Barkers infamous “park rangers” have become “lone rangers” – striking out on their own to form a private landscaping business. In so doing, they’ve made a small stand against government growth and scored a victory for free enterprise.
The former rangers, now organized as private company Tropical Landscaping, deserve applause, respect – and the support of the broader business community in the form of giving them some work.
Public Works Director Max Jones should be recognized for facilitating the spinoff, which took the rangers from dependence on the controversial Nation Building Fund, to positions with Mr. Jones’s department, to independence out in the private sector.

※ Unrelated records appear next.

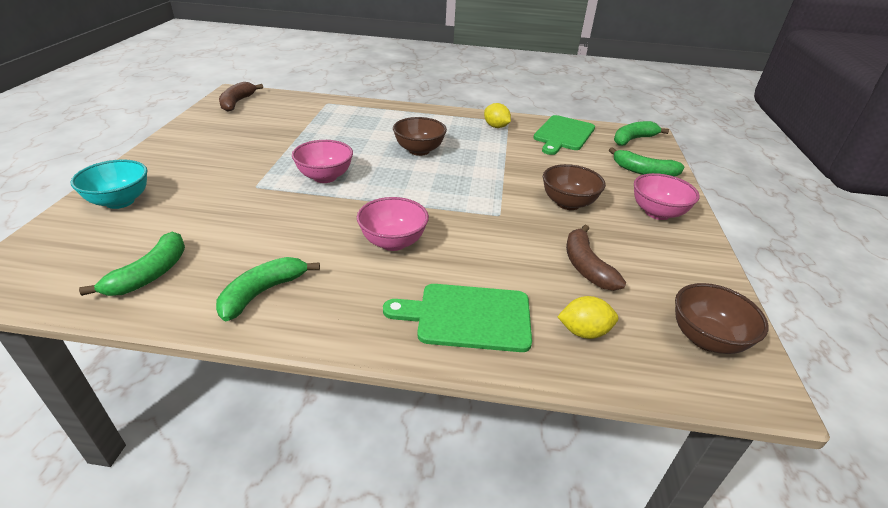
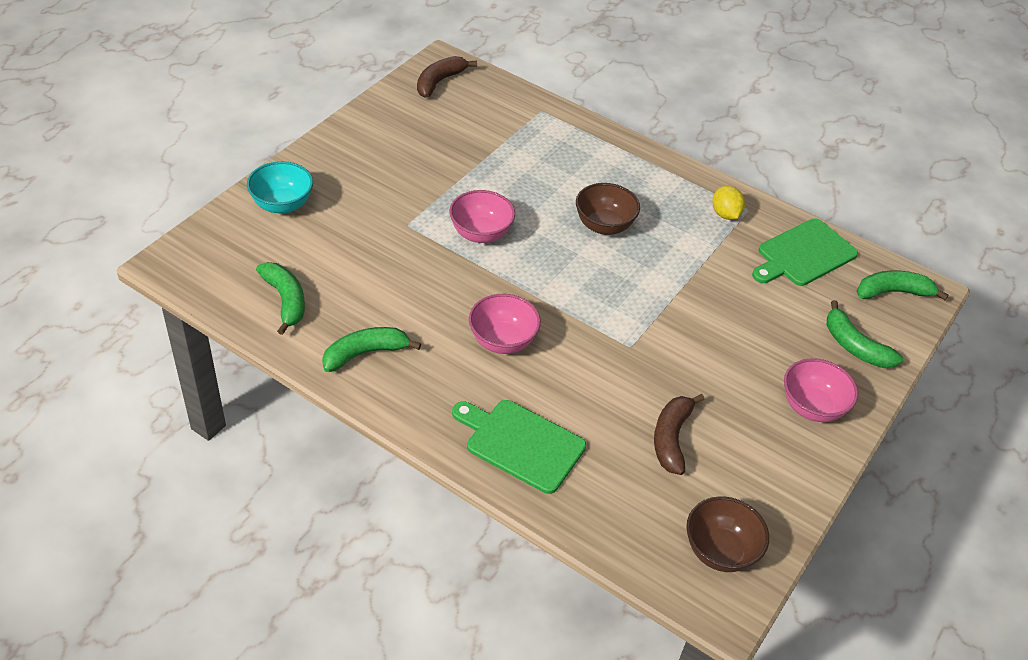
camera: 25 degrees right, 10 degrees up
(150, 274) = (285, 300): green banana -> green banana turned 75 degrees counterclockwise
(568, 203) = (718, 358): brown bowl -> none
(583, 332) = (612, 498): yellow lemon -> none

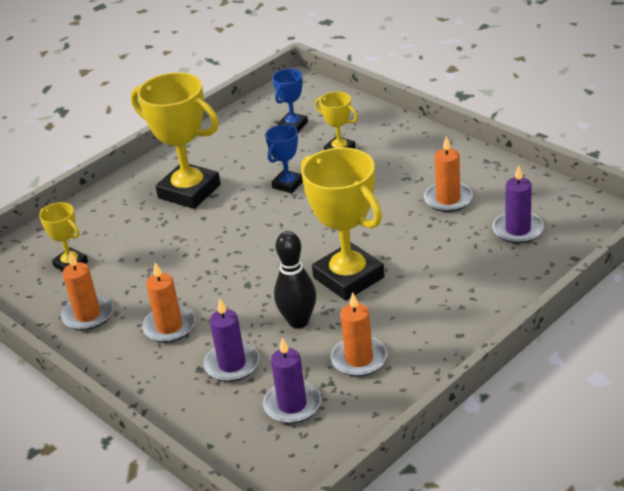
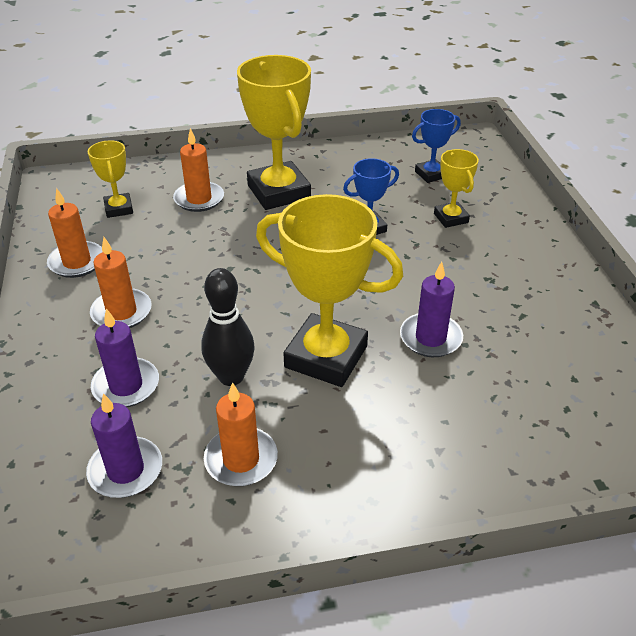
camera: 30 degrees right, 5 degrees up
(348, 277) = (326, 357): yellow trophy -> yellow trophy turned 60 degrees counterclockwise
(448, 199) = (512, 326): orange candle -> orange candle (199, 199)
(518, 230) = (560, 406): purple candle -> purple candle (430, 338)

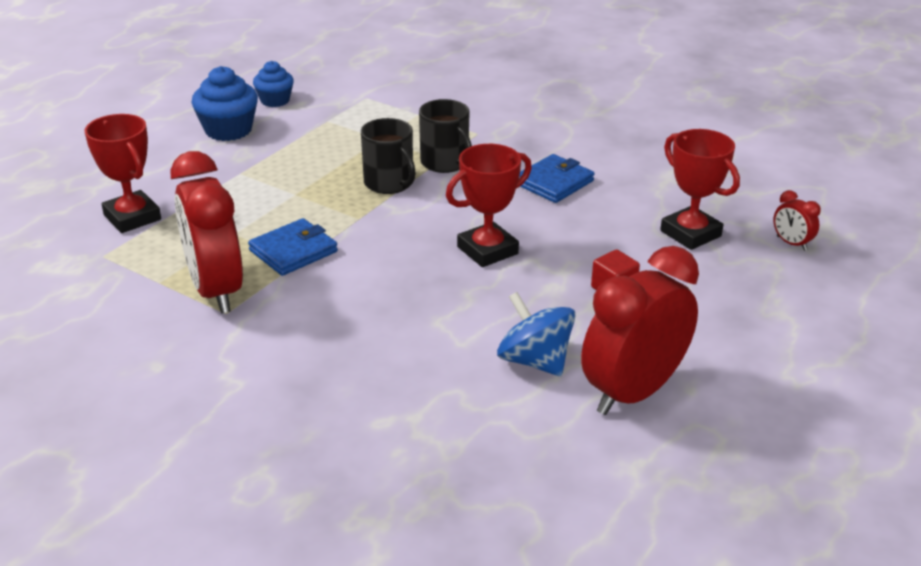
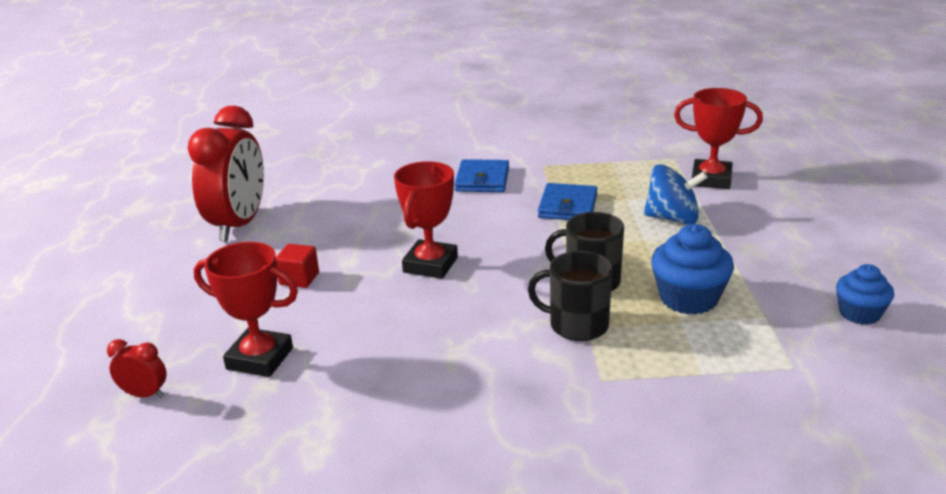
camera: 145 degrees right, 5 degrees down
(216, 290) = (571, 170): red clock -> none
(228, 130) = (816, 263): blue cupcake -> blue cupcake (688, 298)
(534, 361) = (319, 216): blue spinning top -> blue spinning top (672, 218)
(554, 182) = (445, 354): blue wallet -> blue wallet (482, 180)

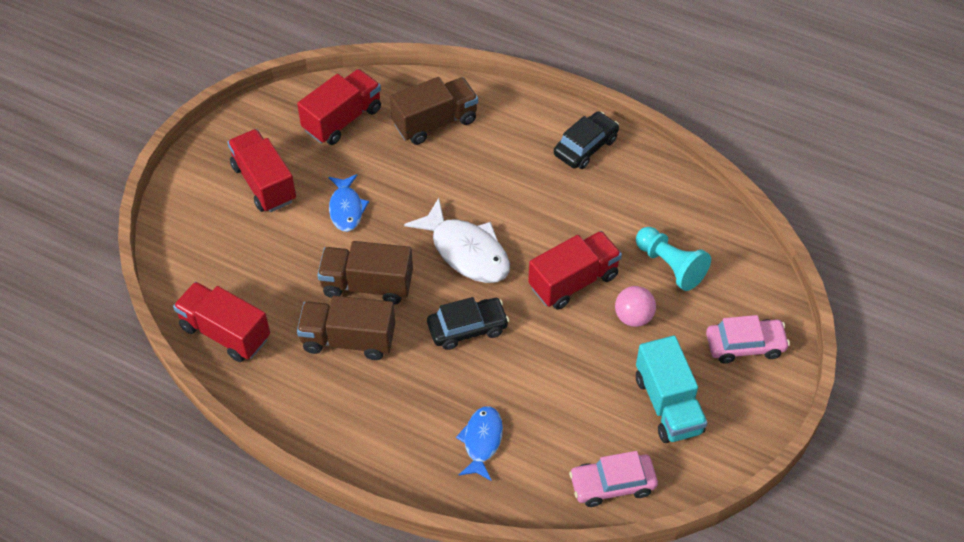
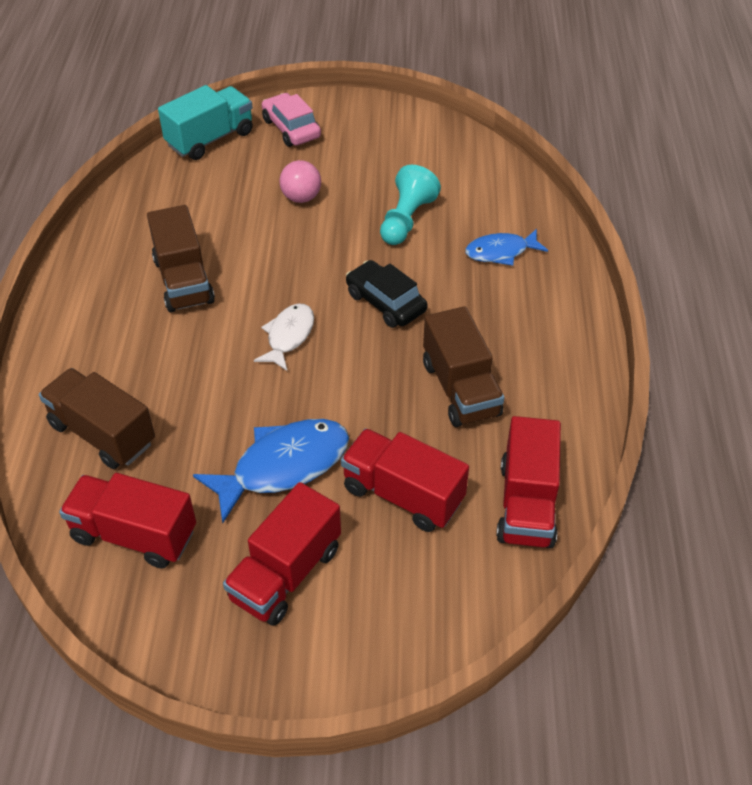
camera: 115 degrees left, 5 degrees down
(346, 208) = (283, 466): blue fish -> blue fish, size x1.62
(367, 285) = (381, 401): brown truck -> brown truck (183, 281)
(466, 251) = (288, 336): white fish -> white fish, size x0.62
(573, 281) = (282, 247): red truck -> red truck (403, 494)
(585, 147) = (91, 289): black car -> none
(612, 485) = (481, 166): pink car -> none
(668, 404) = (381, 155): turquoise truck -> turquoise truck (210, 139)
(670, 266) = (226, 190): turquoise pawn -> turquoise pawn (406, 220)

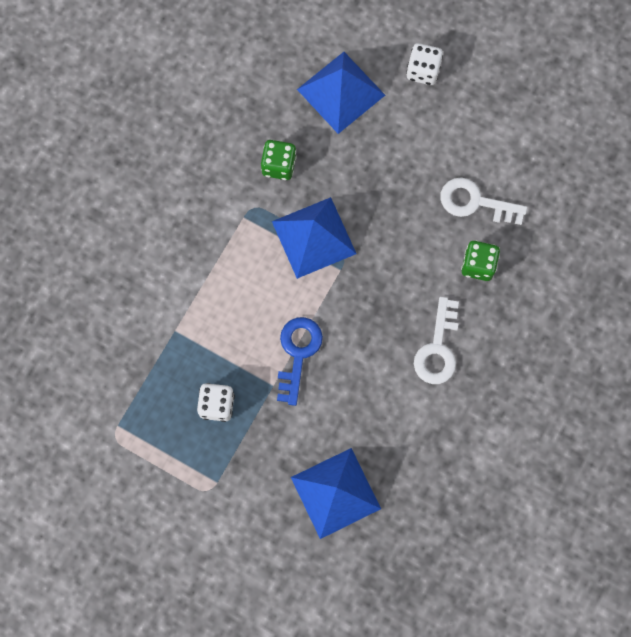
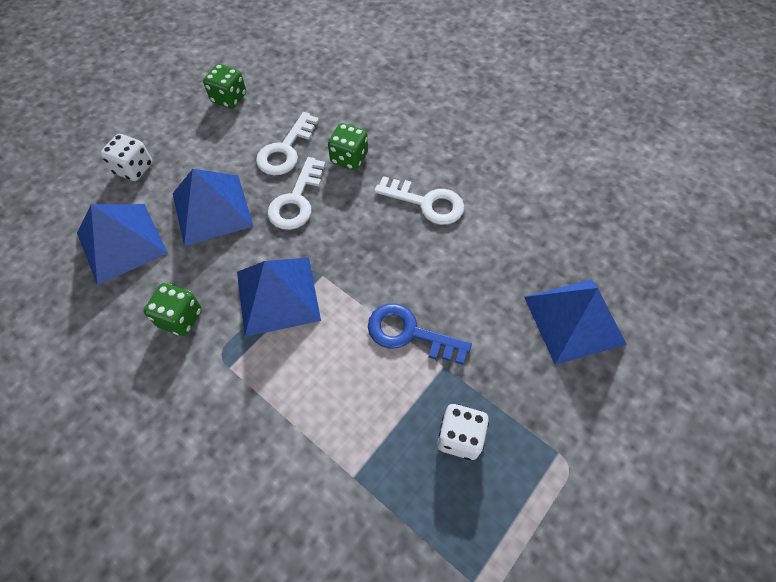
camera: 80 degrees left, 15 degrees down
(391, 155) = (212, 209): none -> blue pyramid
(416, 227) = (296, 200): none -> white key
(532, 128) = (229, 98): none -> green dice

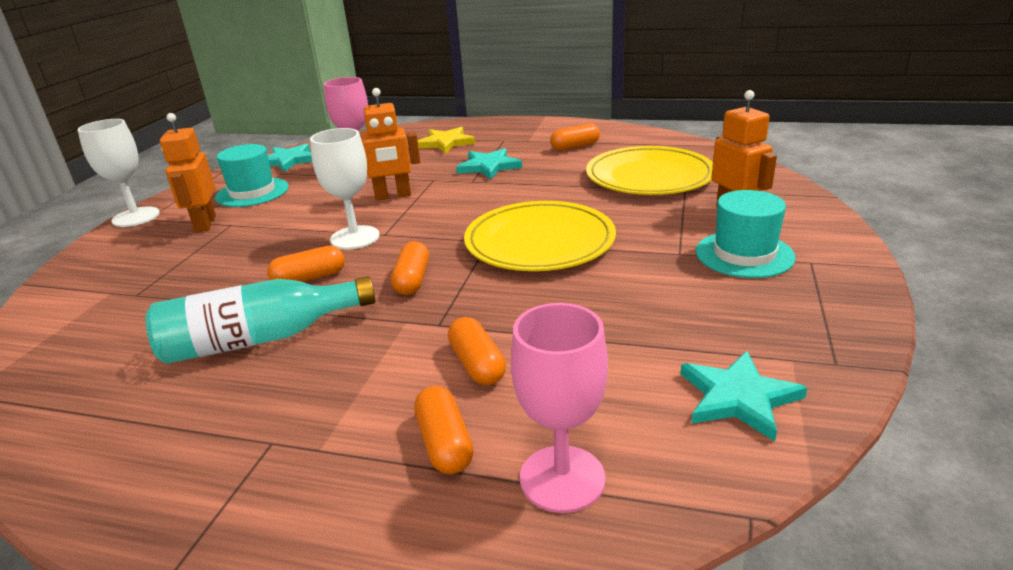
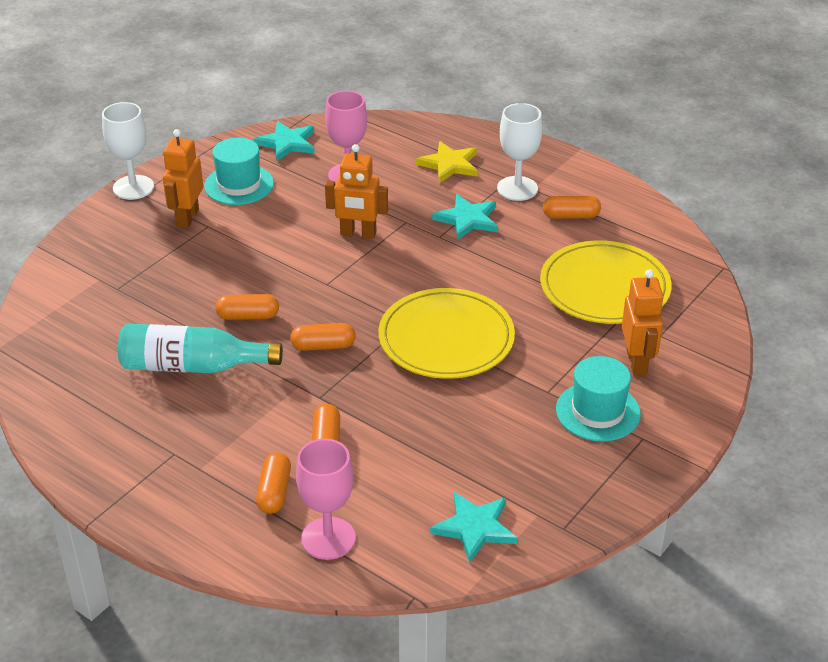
camera: 20 degrees right, 10 degrees up
(355, 237) = (301, 280): white goblet -> white goblet (517, 188)
(412, 280) = (323, 346): orange capsule -> orange capsule turned 60 degrees clockwise

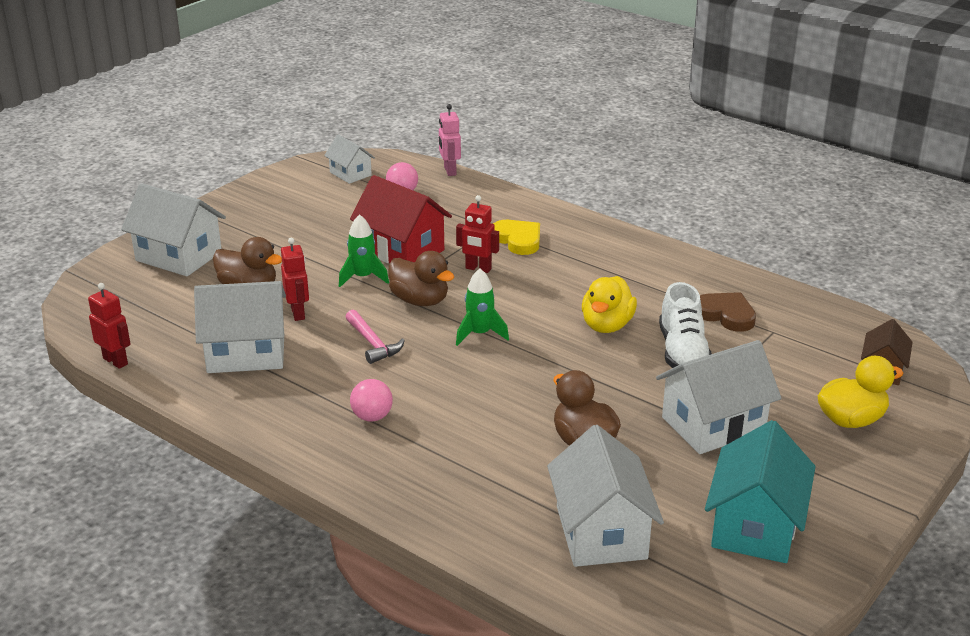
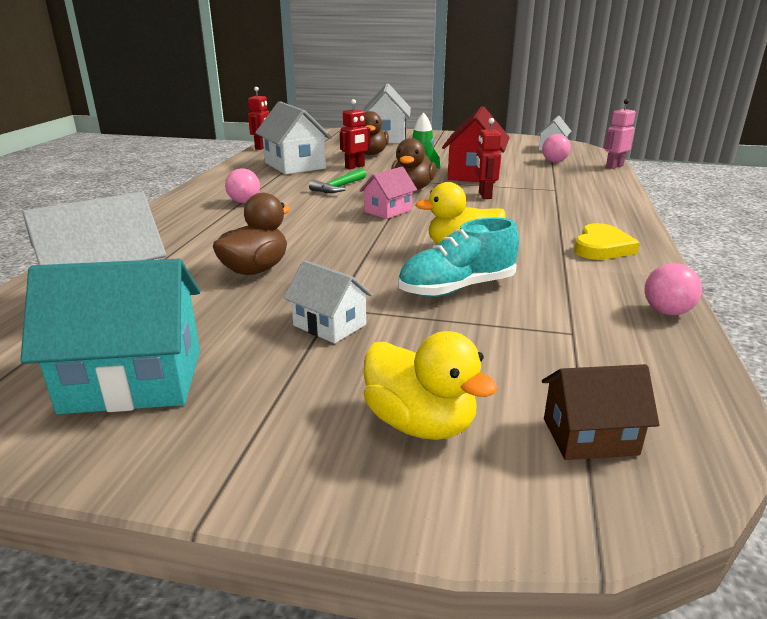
camera: 65 degrees right, 5 degrees down
(372, 343) = (339, 187): pink hammer -> green hammer
(480, 334) = (388, 211): green rocket -> pink house
(518, 240) = (552, 199): yellow heart -> yellow heart (601, 247)
(682, 352) = (457, 288): white shoe -> turquoise shoe
(713, 424) = (329, 325): white house -> white house, size x0.57
(726, 315) = (566, 299): brown heart -> none
(763, 287) = (666, 312): none -> pink ball

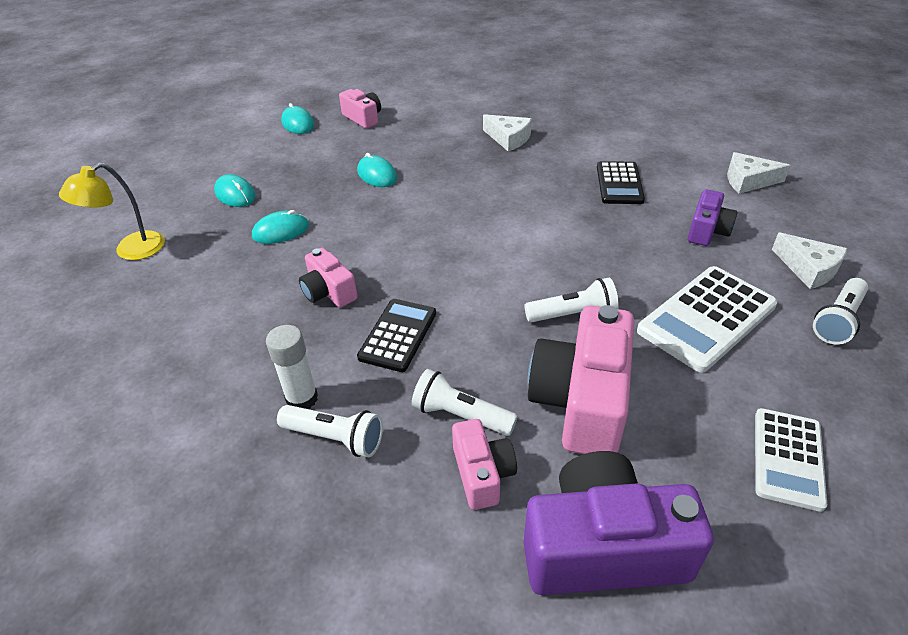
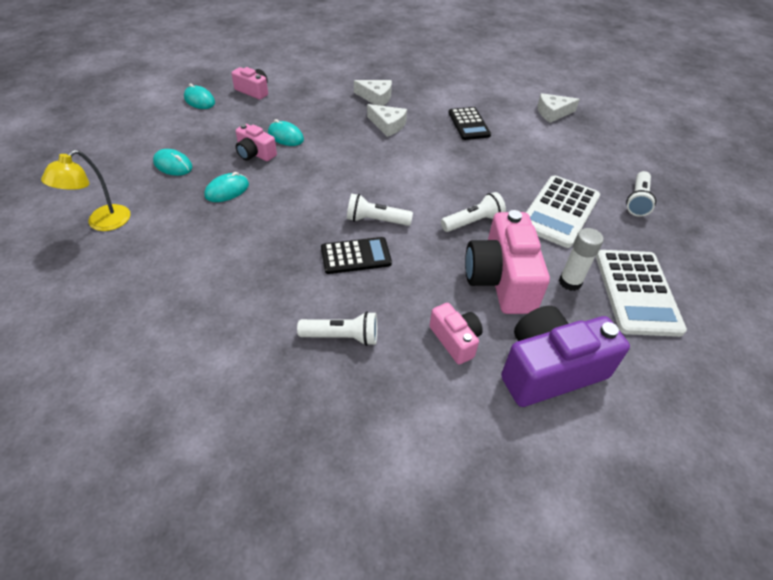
camera: 20 degrees left, 5 degrees up
(302, 399) = (304, 314): white glue stick -> white glue stick (570, 282)
(329, 292) = (288, 232): pink camera -> pink camera (255, 153)
(398, 335) = (356, 256): black calculator -> black calculator turned 75 degrees clockwise
(460, 415) = (424, 304): white flashlight -> white flashlight (376, 220)
(707, 231) = (539, 151): purple camera -> none
(788, 458) = (637, 292): white calculator -> white calculator, size x1.53
(808, 268) = (609, 169): white cheese -> white cheese (388, 125)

From 2011-2013, a 10-person crew was paid more than $560,000 to act as “park rangers” for the Barkers National Park project in West Bay. Those workers were transferred to the government’s Recreation, Parks and Cemeteries Unit, but a plan was spawned to support their establishment of a private landscaping business, following a method recommended in the 2014 Ernst & Young report on downsizing government.
The story is a tale of entrepreneurship, self-reliance and a promising “outsourcing” model – one that should be “franchised” – for launching more private businesses from the ranks of the Cayman Islands’ overpopulated bureaucracy.
As the Cayman Compass reported on Wednesday, government guaranteed work to Tropical Landscaping in 2014-2015, so the new company could gain a footing in the market. After that, the work went out for bid.
“[It] shows enormous value for money when compared with the starting point of the Cayman Islands government directly paying the park rangers,” Mr. Jones said. “It is also one of the few situations where [the government] has successfully privatized employees who were previously effectively on the [public payroll].”
We would venture to say there are hundreds of government workers who have ideas and ambitions that could be similarly nurtured into development in the private sector, which offers unlimited potential for growth.
It has not been all roses for Tropical Landscaping, which “lost” about half of the public areas it was maintaining, including Barkers, after the government “insourced” the work back into the Recreation, Parks and Cemeteries Unit.
That should serve as a caution to companies, particularly small ones, that may become overly dependent on a single large client. When the government pulled its business back into its “Cemeteries Unit,” the burial ceremony could very well have been for Tropical Landscaping. The good news is that the Tropical team survived. Our wish is that they go beyond surviving to flourishing.
The seedlings of future grand enterprises often emerge in the humblest of settings – behind the counter of a jerk stand, in a neighbor’s garage or on the beach hawking folding chairs. But rather than encouraging entrepreneurship, government’s complex (and expensive) system of regulations – think of health insurance obligations, pension payments, licenses, inspections, work permit fees, etc. – often stifles it. In fact, government’s “cost of entry” can often put businesses out of business before they’re even in business.
The opposite should be the case. “One size” does not fit all when it comes to business regulation. What might be fine for, say, large, well-funded enterprises, such as lucrative law firms, banks or hotels, is totally inappropriate for small start-ups.
As every landscaper worth his fertilizer knows, the worst thing one can do to a plant – or to a business – is to “pull it up by its roots” to see how it’s doing. Small businesses need fertile ground, tender loving care and, for financial nutrition, predictable and speedy cash flows.